Purchase Plus Improvements

This program is designed for people who wish to purchase a home that may
require some immediate upgrades . . . a new electrical service, a new roof,
central air, a new furnace, new siding, eaves, soffits, fascia, doors, windows, a
new kitchen, carpeting . . . or any other renovation that would increase the
value of the home.
The way it works is like this…Let’s assume that you are a first time buyer and
have 5% down payment. Before the mortgage financing is arranged, written
quotes are obtained from licensed contractors for the repairs and or the
improvements to be done to the home. When the application for mortgage
financing is made, the request is made for 95% of the purchase price PLUS
95% of the cost to complete the improvements. Note: The lender will “holdback”
on closing the “improvement” portion of the mortgage until the work has
been completed and inspected, normally within 30 to 60 days of closing. Once
the work has been completed, the lender will advance the balance of the funds
and the contractor can be paid.
What does this mean? Let us give you an example…
Purchase price: $100,000 X 95% = $ 95,000
Cost of improvements: $ 10,000 X 95% = $ 9,500
Total mortgage: $110,000 X 95% = $104,500
Therefore, an application is made for a mortgage in the amount of $104,500,
which represents 95% of the purchase price plus 95% of the improvements.
On closing this is what happens…The Mortgage advanced to complete the
purchase is $95,000 plus the original 5% from the purchaser’s down payment
($5,000) sufficient funds to complete the purchase of $100,000.
After closing the contractor completes the improvements (normally within 30 to
60 days after the closing) the lender advances the hold-back of $9,500, the
purchaser pays the additional 5% of the cost of the improvements ($500) and
the $10,000 owed to the contractor can be paid as per the original quote for the
work.
Everyone’s a winner!
The purchaser is happy because they got $10,000 of improvements done to the
home with a cash outlay of only $500 (the balance was financed with their
mortgage).
The lender is happy because they now have a mortgage on an improved home.

 

 

Tips for Boosting Affordability

For first-time buyers affordability is a key issue as they look for a home of their own.

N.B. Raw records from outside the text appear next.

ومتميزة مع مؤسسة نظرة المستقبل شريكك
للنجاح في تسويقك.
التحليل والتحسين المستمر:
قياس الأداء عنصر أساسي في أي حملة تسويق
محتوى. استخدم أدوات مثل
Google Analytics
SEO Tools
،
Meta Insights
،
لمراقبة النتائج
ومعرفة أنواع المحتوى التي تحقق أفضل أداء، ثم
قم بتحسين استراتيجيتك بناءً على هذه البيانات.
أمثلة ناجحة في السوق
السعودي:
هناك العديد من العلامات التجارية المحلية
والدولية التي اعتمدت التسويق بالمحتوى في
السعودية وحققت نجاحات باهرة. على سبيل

Fortunately, there are some ways to increase mortgage affordability when buying in a competitive real estate market. Here are some tips to consider:

Revisit your current debts. When applying for a mortgage, a lender will look at your total debt service (TDS) ratio, or how much of your total income is going towards various types of debts, including car loans, credit cards, and other consumer loans.  A Mortgage Consultant can advise on restructuring your current debt (for example, by increasing the amortization and lowering payments on your car loan), to ensure that your TDS ratio is acceptable to prospective lenders.

Increase the size of your down payment. A common way to come up with more cash for a down payment is to make use of the federal Home Buyers' Plan which allows qualifying purchasers to withdraw up to $20,000 each from their registered retirement savings plans (RRSPs) to buy or build a qualifying home without incurring tax penalties. A Mortgage Consultant has full details on the ins and outs of this program.

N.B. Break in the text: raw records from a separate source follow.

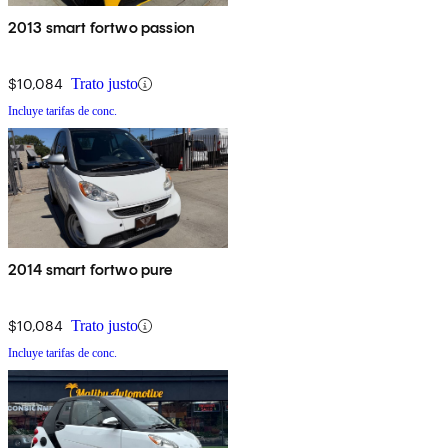
2013 smart fortwo passion
$10,084
Trato justo
Incluye tarifas de conc.
2014 smart fortwo pure
$10,084
Trato justo
Incluye tarifas de conc.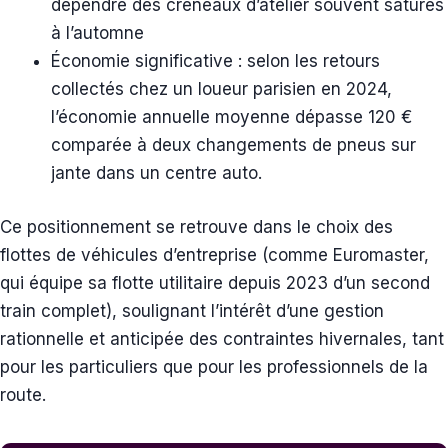
dépendre des créneaux d’atelier souvent saturés
à l’automne
Économie significative : selon les retours
collectés chez un loueur parisien en 2024,
l’économie annuelle moyenne dépasse 120 €
comparée à deux changements de pneus sur
jante dans un centre auto.
Ce positionnement se retrouve dans le choix des
flottes de véhicules d’entreprise (comme Euromaster,
qui équipe sa flotte utilitaire depuis 2023 d’un second
train complet), soulignant l’intérêt d’une gestion
rationnelle et anticipée des contraintes hivernales, tant
pour les particuliers que pour les professionnels de la
route.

Look into a longer amortization. Mortgages with 30- or 40-year amortizations feature lower monthly payments than the same size mortgage with a traditional 25-year amortization. While longer amortizations do entail more in interest costs, there are additional strategies to further reduce the amortization and interest costs over the life of the mortgage, such as making lump sum payments down the road or increasing monthly payments (say, after receiving a salary increase).